4: Langsamer (Slower). This section is a sequence of blessings on the distant beloved. The second beat (in falling triplets) of the introductory prelude contains the cadential phrase from Beethoven’s An die ferne Geliebte (bars 8, 18, 28, 38 of that work, and passim) which is often to be found in Schumann’s later songs, including Mit Myrthen und Rosen (track 22) on this disc. The vocal phrases in semiquavers take on a fervent quality, and the introduction of trills in the piano writing is marvellously effective – they somehow raise the level of tension as if the singer were walking on an emotional tightrope. This too is a Beethovenian characteristic.

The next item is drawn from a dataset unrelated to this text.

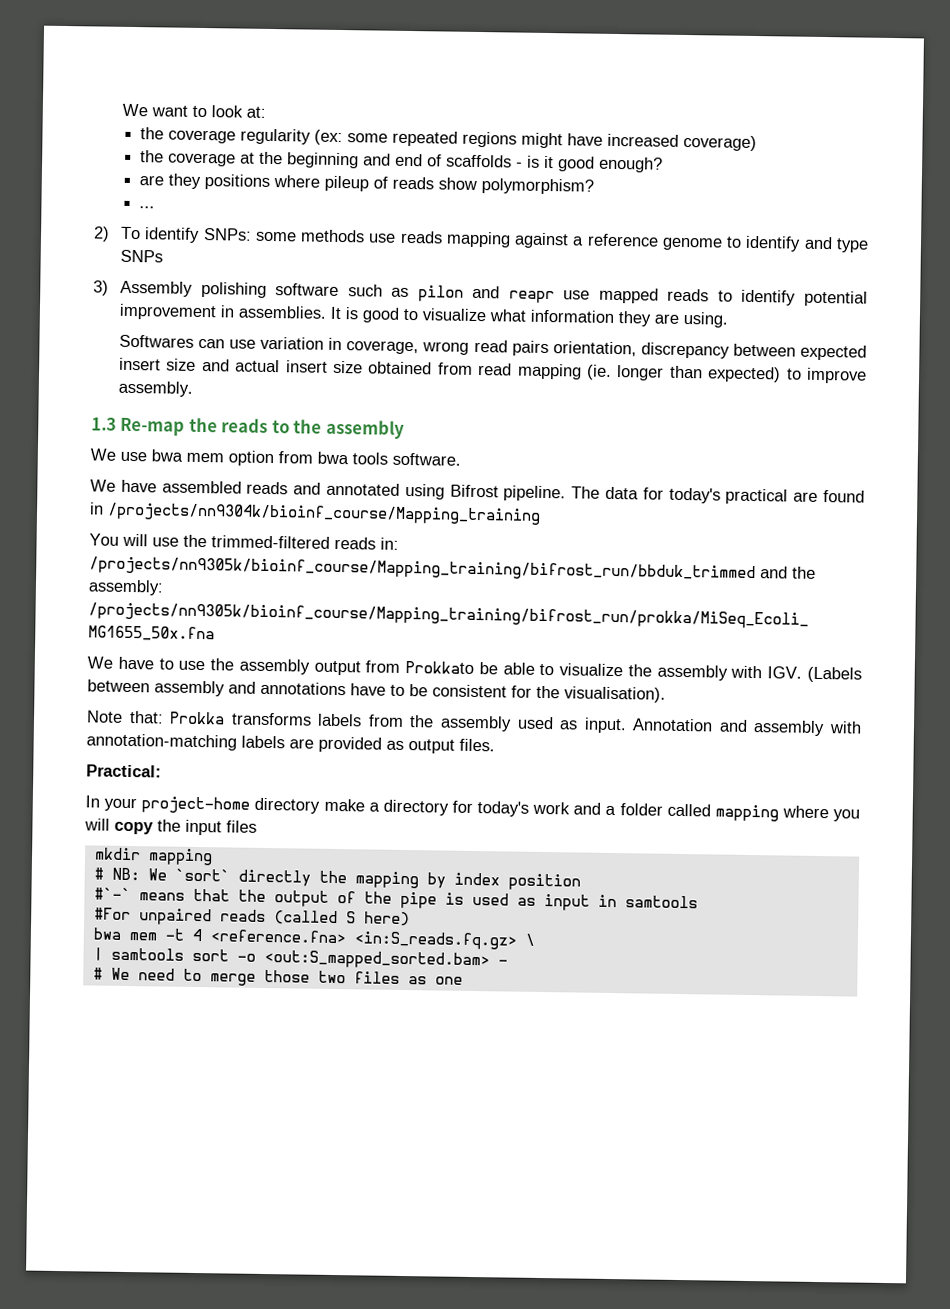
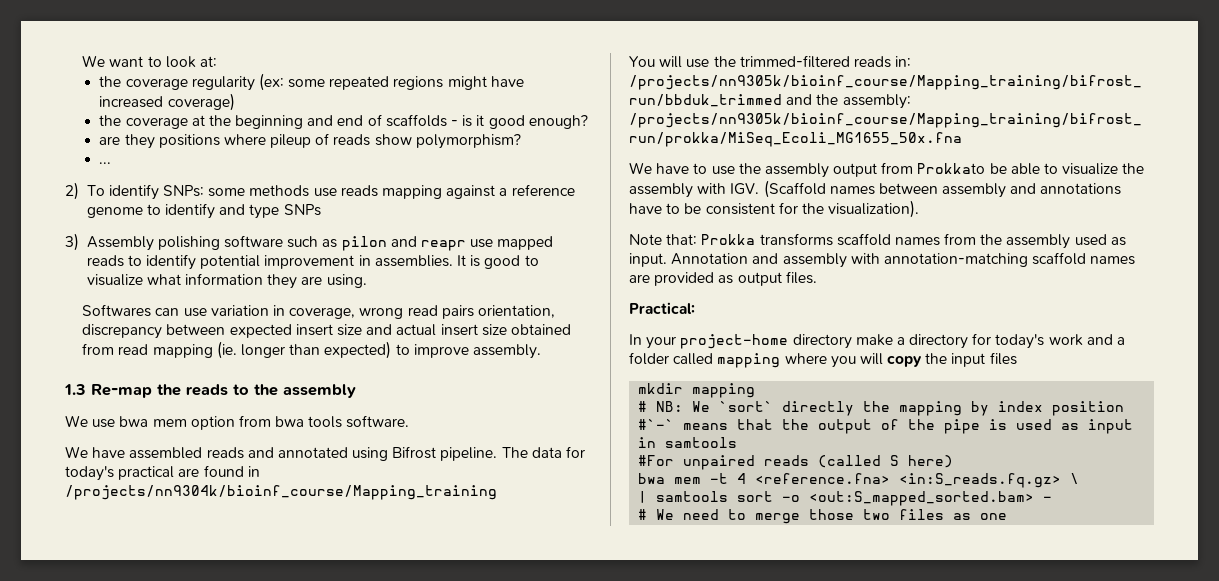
[806,666,862,683] (Labels -> [763,180,875,198] (Scaffold names
[564,686,666,703] visualisation). -> [828,200,920,218] visualization).
[317,713,363,727] labels -> [836,233,940,246] scaffold names
[241,735,285,749] labels -> [1032,252,1136,265] scaffold names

5: ‘Solenne’ (Solemn) Schumann changes Kerner’s ‘Sprachen’ to ‘Sprechen’. Two bars of arioso culminate with a sudden break in the musical thread. This ‘Weh! O weh!’ signifies a sudden realisation that all his efforts and prayers are hopelessly in vain. The last two bars of the song are marked ‘Largo’. There is a solemn return to B major and the right-hand piano writing anticipates the vocal line with a cantabile phrase worthy of a Bellini mad-scene sung by Callas. Poor Andreas has done so much to attract Anna’s attention, he has sent so many messages, he has waited for so long and with such patience, and yet she has not noticed, she has not heard. In modern parlance, she just hasn’t got it. We can somehow imagine Schumann writing out the final phrase of this song for Agnes Carus and thinking ‘Du hast es nicht vernommen’ – ‘After all these songs you still haven’t realised what I feel for you’. And if Agnes was unable to understand these messages, perhaps it meant that she was unable to feel for him, or his music. (Criticism of her singing in his diaries is not long in coming!) It is notable that this realisation does not occasion a minor-key rant. The eloquence of the final trill in the lower reaches of the piano has a haunting power. There is nothing quite like this even in the lieder of Schumann’s maturity. The adoring Andreas does not turn away in bitter disappointment; ever faithful, he is doomed to keep watch on that distant window across the valley for the rest of time.